Nursing homes provide custodial care, but not much attentive care. Custodial care aims merely to keep people safe who might be endangered if left on their own. Attentive care builds a relationship with them, relieving them from the stress of isolation, interacting with them, sometimes touching and holding them. Working families are often hard-pressed to provide either form of care, but the attentive kind is a luxury.

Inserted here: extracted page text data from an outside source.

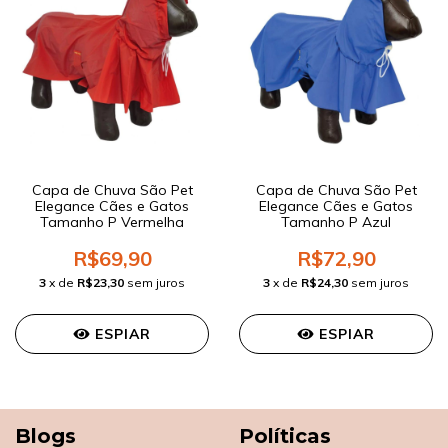
Capa de Chuva São Pet
Capa de Chuva São Pet
Elegance Cães e Gatos
Elegance Cães e Gatos
Tamanho P Vermelha
Tamanho P Azul
R$69,90
R$72,90
3
x de
R$23,30
sem juros
3
x de
R$24,30
sem juros
ESPIAR
ESPIAR
Blogs
Políticas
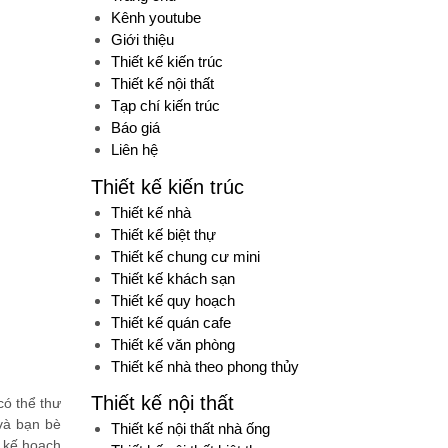
Kênh youtube
Giới thiệu
Thiết kế kiến trúc
Thiết kế nội thất
Tạp chí kiến trúc
Báo giá
Liên hệ
Thiết kế kiến trúc
Thiết kế nhà
Thiết kế biệt thự
Thiết kế chung cư mini
Thiết kế khách sạn
Thiết kế quy hoạch
Thiết kế quán cafe
Thiết kế văn phòng
Thiết kế nhà theo phong thủy
Thiết kế nội thất
có thể thư
 và bạn bè
Thiết kế nội thất nhà ống
ó kế hoạch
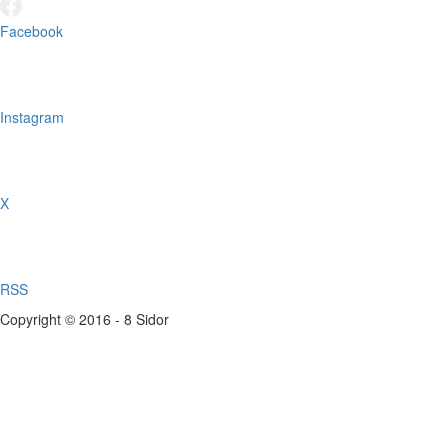
Facebook
Instagram
X
RSS
Copyright © 2016 - 8 Sidor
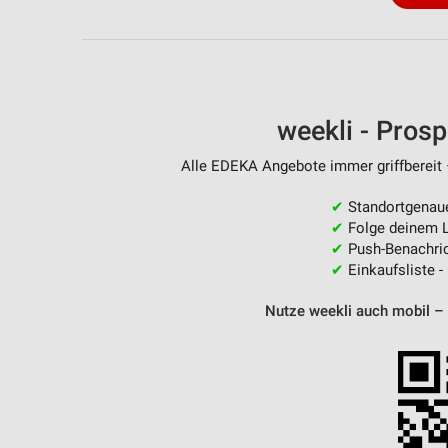
Messung der Performance von Inhalten
Analyse von Zielgruppen durch Statistiken oder Kombinationen 
Quellen
Entwicklung und Verbesserung der Angebote
weekli - Pros
Verwendung reduzierter Daten zur Auswahl von Inhalten
Alle EDEKA Angebote immer griffbereit 
IAB-Besonderheiten:
✔
Standortgenau
Verwendung genauer Standortdaten
✔
Folge deinem L
✔
Push-Benachric
Geräte anhand von aktiv angeforderten Informationen identifizie
✔
Einkaufsliste -
Nicht-IAB-Verarbeitungszwecke:
Nutze weekli auch mobil –
Notwendig
Performance
Funktional
Werbung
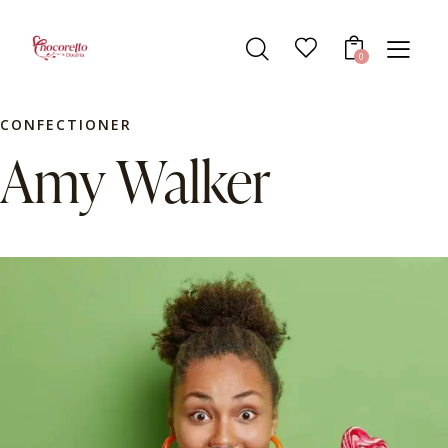
0
CONFECTIONER
Amy Walker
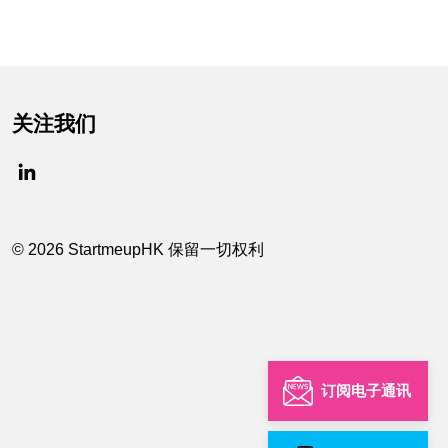
关注我们
© 2026 StartmeupHK 保留一切权利
订阅电子通讯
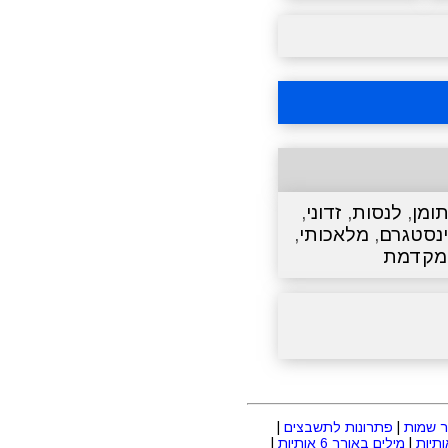
ומן
,
לנסות
,
זדוני
,
נסטגרם
,
מלאכותי
,
מקדמת
 שמות
|
פתרונות לתשבצים
|
|
מילים באורך 6 אותיות
|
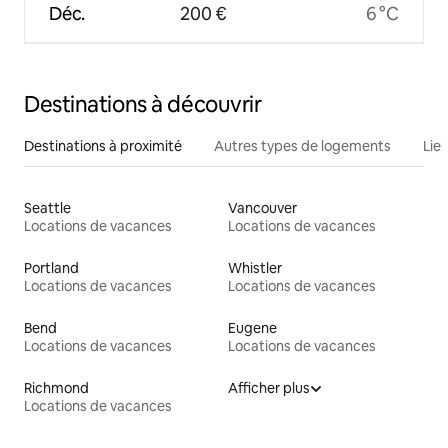
Déc.
200 €
6 °C
Destinations à découvrir
Destinations à proximité
Autres types de logements
Lie
Seattle
Vancouver
Locations de vacances
Locations de vacances
Portland
Whistler
Locations de vacances
Locations de vacances
Bend
Eugene
Locations de vacances
Locations de vacances
Richmond
Afficher plus
Locations de vacances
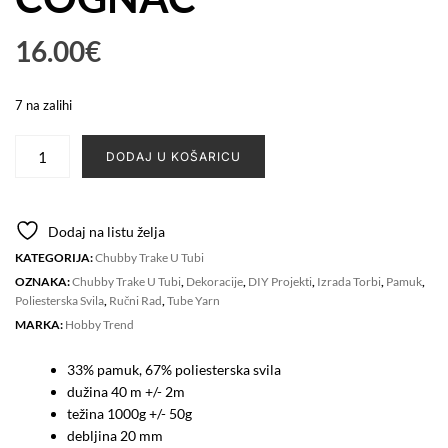
16.00
€
7 na zalihi
Chubby
DODAJ U KOŠARICU
tube
yarn
-
Dodaj na listu želja
COGNAC
KATEGORIJA:
Chubby Trake U Tubi
količina
OZNAKA:
Chubby Trake U Tubi
,
Dekoracije
,
DIY Projekti
,
Izrada Torbi
,
Pamuk
,
Poliesterska Svila
,
Ručni Rad
,
Tube Yarn
MARKA:
Hobby Trend
33% pamuk, 67% poliesterska svila
dužina 40 m +/- 2m
težina 1000g +/- 50g
debljina 20 mm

The elderly population in the United States is growing by 2.7 percent a year and will soar when the baby boomers turn sixty-five, starting around 2011. This elderly boom will impose even more of a burden on working families already hard-pressed by a new economy to give adequate attention to their children. The nation as a whole will have fewer young people to take care of every older person. In other advanced nations whose populations of young people are flat or declining, as in Japan, the percentage of elderly is already rising precipitously. Keeping all these aging people safe will be difficult—bathing and feeding them, cleaning bedsores, lifting them out of bed, changing their diapers. (I recently heard about the invention of a robot for nursing homes, capable of doing some of these operations.) But giving the elderly adequate personal attention will be a larger challenge. Currently, the U.S. government pays two-thirds of the cost of caring for America’s 1.6 million nursing-home residents (mostly through Medicaid), yet very little of the cost of long-term home care or community-based elderly day care—both of which would keep most elderly as safe, but also allow for more attentive care by friends and family members. And even when government insurance does pay for home health care (usually through Medicare), it’s strictly for medical procedures, not for attention.